Wieder einmal haben „Die flotten Theaterweiber“ ein amüsantes Programm zusammengestellt. Da gibt es zum Beispiel „Die Versuchung“, in der der alternde Bursche Otto (Agnes Hokamp) schamlos die Unwissenheit seiner Exfreundin Agathe (Mechtild Erbe) ausnutzt. Ob es wohl zu einem Schäferstündchen mit seiner ehemaligen Geliebten kommt? Und dann ist da noch der ein wenig zu kurz geratene Bräutigam Herr Salzmann (Christa Stapel), der die prachtvolle und deutlich größere Blondine Frau Zuckerstängel (Sonja Köster) heiraten will. Da fragt sich Riemenschneider (Christel Jordan), Bürogehilfe des Standesbeamten, wie es zu dieser seltsamen Melange kommen konnte. Wird es Riemenschneider schaffen, das ungleiche Paar zu trennen?  Auch eine Hommage an den unvergessenen Loriot wird geboten.

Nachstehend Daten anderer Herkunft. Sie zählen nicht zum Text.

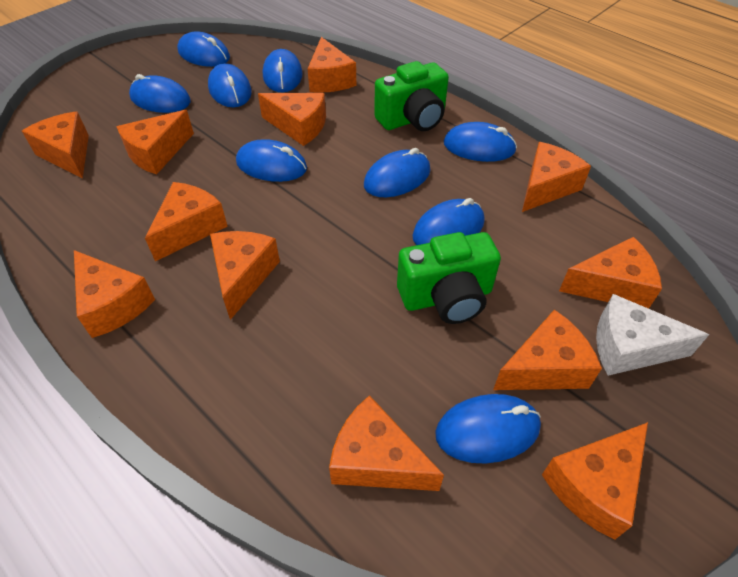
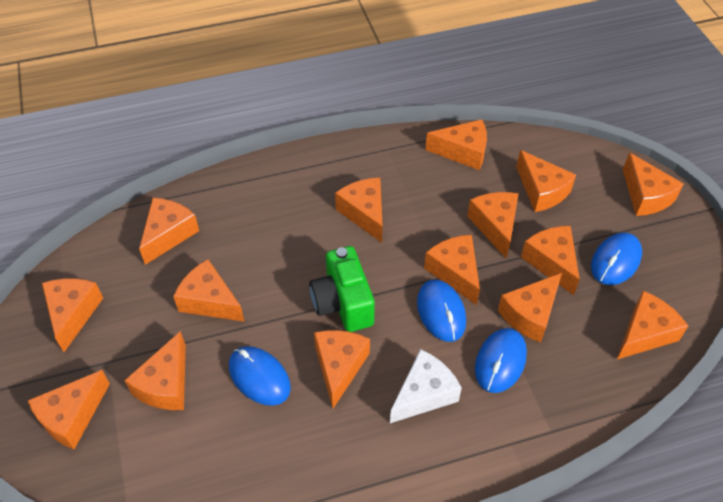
blue mouse: 9 -> 4
green camera: 2 -> 1
orange cheese: 12 -> 15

Die muntere Theatergruppe hatte eine kunterbunte Mischung aus Sketchen, die sie zum Teil mit plattdeutschen Einschlägen gewürzt sind, zusammengestellt. Dafür gab es natürlich immer wieder Zwischenapplaus. Für das Bühnenbild zeichneten Winfried Jordan und Reinhard Erbe verantwortlich, die Maske lag in den bewährten Händen von Petra Brickenkamp. Für Musik zwischen den Sketchen sorgten Markus Nüßing und Paul Hortmann. Als „Hexe fürs Programm“ sagte Anneliese Hortmann die Stücke an.